(Dataset entries)
%%

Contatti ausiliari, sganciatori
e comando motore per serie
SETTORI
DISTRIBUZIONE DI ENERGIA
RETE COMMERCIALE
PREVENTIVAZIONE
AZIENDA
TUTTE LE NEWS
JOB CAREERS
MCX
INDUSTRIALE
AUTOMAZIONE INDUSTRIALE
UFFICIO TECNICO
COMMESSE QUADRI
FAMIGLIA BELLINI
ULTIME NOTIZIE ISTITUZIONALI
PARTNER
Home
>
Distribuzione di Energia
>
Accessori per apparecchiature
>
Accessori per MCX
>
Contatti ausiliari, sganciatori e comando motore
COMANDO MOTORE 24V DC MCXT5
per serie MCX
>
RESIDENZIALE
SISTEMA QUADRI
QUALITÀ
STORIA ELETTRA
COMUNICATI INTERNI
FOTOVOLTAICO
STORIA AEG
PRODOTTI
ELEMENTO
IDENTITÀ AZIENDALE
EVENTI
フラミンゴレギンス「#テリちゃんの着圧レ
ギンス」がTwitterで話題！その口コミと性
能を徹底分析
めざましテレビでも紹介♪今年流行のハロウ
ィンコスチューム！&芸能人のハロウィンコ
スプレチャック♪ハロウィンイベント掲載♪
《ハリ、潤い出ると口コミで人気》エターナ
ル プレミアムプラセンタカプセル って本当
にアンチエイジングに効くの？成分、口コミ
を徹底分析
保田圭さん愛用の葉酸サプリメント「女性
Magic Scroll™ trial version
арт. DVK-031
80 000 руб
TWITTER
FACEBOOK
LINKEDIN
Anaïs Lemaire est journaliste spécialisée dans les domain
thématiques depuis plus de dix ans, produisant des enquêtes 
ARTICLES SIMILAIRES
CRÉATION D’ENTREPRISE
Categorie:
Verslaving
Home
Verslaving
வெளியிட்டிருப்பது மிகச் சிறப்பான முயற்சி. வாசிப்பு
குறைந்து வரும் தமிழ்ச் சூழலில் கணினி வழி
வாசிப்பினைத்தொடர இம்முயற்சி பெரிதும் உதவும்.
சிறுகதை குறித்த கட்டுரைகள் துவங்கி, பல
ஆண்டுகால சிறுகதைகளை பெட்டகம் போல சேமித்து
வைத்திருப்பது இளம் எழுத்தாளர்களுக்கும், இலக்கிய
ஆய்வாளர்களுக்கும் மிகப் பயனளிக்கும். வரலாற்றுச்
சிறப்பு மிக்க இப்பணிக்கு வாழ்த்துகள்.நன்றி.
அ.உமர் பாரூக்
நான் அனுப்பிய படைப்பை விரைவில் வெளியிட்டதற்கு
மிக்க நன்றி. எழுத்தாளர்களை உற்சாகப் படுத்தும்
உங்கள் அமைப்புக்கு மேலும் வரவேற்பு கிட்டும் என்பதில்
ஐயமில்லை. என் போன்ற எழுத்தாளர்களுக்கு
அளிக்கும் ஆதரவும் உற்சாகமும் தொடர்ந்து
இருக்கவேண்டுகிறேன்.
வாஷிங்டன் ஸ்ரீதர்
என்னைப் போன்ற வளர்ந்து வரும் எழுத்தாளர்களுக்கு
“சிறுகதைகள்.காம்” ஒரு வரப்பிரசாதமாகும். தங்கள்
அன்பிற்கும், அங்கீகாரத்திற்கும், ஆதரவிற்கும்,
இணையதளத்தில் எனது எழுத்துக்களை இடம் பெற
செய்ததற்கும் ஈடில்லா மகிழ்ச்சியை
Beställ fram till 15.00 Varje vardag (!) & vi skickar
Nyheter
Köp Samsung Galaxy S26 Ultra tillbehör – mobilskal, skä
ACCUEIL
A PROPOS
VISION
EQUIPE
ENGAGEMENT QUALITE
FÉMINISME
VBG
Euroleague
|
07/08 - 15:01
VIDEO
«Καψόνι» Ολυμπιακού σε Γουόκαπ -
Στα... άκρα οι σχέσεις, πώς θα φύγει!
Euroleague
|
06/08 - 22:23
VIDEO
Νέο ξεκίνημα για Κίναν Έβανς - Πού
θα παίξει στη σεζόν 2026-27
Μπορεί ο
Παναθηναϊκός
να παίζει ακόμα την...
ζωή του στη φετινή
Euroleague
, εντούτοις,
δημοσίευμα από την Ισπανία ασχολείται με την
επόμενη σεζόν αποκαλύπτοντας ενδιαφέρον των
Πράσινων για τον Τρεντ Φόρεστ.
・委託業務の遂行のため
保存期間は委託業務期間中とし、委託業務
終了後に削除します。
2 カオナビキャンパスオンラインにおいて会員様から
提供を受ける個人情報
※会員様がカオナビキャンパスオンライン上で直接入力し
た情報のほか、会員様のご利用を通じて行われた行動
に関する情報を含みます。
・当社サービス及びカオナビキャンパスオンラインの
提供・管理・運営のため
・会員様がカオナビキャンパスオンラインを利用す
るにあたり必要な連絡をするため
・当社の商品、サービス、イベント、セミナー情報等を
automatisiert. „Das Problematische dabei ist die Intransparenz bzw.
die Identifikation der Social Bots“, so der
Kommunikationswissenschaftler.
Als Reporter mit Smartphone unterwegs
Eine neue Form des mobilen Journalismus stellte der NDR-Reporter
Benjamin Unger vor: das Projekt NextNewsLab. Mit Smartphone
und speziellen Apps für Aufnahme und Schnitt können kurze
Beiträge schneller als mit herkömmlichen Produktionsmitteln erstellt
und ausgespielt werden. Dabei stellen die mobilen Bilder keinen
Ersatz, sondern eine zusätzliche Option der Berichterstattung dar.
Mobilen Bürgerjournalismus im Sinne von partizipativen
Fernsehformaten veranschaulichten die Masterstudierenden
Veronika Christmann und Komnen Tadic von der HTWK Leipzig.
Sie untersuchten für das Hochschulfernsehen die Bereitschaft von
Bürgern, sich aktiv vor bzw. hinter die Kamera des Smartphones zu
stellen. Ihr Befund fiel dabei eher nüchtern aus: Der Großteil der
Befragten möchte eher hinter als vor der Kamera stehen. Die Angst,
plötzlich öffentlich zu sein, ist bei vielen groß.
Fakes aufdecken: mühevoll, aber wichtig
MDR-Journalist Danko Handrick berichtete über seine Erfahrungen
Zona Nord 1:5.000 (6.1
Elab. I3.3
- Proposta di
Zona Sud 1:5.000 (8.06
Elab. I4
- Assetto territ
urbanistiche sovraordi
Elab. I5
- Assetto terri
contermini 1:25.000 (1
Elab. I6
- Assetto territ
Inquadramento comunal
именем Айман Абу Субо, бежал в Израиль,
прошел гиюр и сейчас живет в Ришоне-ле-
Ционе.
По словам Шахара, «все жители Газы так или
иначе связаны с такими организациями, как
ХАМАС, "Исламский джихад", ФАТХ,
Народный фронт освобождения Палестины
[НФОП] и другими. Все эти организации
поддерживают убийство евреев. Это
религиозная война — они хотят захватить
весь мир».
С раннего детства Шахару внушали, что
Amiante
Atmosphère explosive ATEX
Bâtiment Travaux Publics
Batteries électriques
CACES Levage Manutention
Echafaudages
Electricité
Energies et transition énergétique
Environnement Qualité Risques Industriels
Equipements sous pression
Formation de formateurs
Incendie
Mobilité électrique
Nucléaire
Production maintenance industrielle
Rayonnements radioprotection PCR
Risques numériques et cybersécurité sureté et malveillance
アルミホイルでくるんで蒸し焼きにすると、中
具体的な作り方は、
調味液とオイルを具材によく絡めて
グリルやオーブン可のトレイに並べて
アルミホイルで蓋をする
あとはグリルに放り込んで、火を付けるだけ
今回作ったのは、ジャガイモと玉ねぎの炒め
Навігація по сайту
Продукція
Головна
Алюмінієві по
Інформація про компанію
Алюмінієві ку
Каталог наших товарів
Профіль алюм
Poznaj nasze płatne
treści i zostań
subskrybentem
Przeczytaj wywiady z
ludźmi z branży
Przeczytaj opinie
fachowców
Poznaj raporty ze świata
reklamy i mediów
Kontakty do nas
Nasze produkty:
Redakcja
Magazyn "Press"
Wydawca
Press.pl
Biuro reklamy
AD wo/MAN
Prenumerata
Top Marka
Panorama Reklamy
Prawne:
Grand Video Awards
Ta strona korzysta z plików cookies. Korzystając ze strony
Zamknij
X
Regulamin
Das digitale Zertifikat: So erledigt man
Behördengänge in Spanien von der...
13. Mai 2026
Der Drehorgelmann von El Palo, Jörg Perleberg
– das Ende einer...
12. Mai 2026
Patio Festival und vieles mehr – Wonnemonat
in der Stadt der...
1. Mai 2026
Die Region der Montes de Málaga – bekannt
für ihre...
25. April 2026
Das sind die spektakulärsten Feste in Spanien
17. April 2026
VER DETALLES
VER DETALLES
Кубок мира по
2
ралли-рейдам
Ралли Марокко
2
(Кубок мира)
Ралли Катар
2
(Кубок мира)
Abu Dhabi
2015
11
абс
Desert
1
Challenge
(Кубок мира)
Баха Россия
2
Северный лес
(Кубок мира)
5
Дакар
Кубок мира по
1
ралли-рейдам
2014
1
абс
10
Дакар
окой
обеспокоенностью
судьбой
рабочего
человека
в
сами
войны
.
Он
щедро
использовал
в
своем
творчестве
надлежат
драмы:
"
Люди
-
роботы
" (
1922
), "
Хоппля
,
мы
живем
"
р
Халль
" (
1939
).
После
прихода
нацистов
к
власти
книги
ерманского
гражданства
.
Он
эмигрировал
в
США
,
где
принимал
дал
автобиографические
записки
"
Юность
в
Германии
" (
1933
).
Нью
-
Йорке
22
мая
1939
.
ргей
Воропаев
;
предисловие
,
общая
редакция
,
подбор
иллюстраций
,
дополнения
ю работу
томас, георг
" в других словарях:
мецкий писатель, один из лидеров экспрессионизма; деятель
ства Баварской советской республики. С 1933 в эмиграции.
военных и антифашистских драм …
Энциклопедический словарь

%%

» Task item: Copy the items word for word, from the very beginning through the line containing "保田圭さん愛用の葉酸サプリメント「女性", including both the first line and that line.

» Task output:
Contatti ausiliari, sganciatori
e comando motore per serie
SETTORI
DISTRIBUZIONE DI ENERGIA
RETE COMMERCIALE
PREVENTIVAZIONE
AZIENDA
TUTTE LE NEWS
JOB CAREERS
MCX
INDUSTRIALE
AUTOMAZIONE INDUSTRIALE
UFFICIO TECNICO
COMMESSE QUADRI
FAMIGLIA BELLINI
ULTIME NOTIZIE ISTITUZIONALI
PARTNER
Home
>
Distribuzione di Energia
>
Accessori per apparecchiature
>
Accessori per MCX
>
Contatti ausiliari, sganciatori e comando motore
COMANDO MOTORE 24V DC MCXT5
per serie MCX
>
RESIDENZIALE
SISTEMA QUADRI
QUALITÀ
STORIA ELETTRA
COMUNICATI INTERNI
FOTOVOLTAICO
STORIA AEG
PRODOTTI
ELEMENTO
IDENTITÀ AZIENDALE
EVENTI
フラミンゴレギンス「#テリちゃんの着圧レ
ギンス」がTwitterで話題！その口コミと性
能を徹底分析
めざましテレビでも紹介♪今年流行のハロウ
ィンコスチューム！&芸能人のハロウィンコ
スプレチャック♪ハロウィンイベント掲載♪
《ハリ、潤い出ると口コミで人気》エターナ
ル プレミアムプラセンタカプセル って本当
にアンチエイジングに効くの？成分、口コミ
を徹底分析
保田圭さん愛用の葉酸サプリメント「女性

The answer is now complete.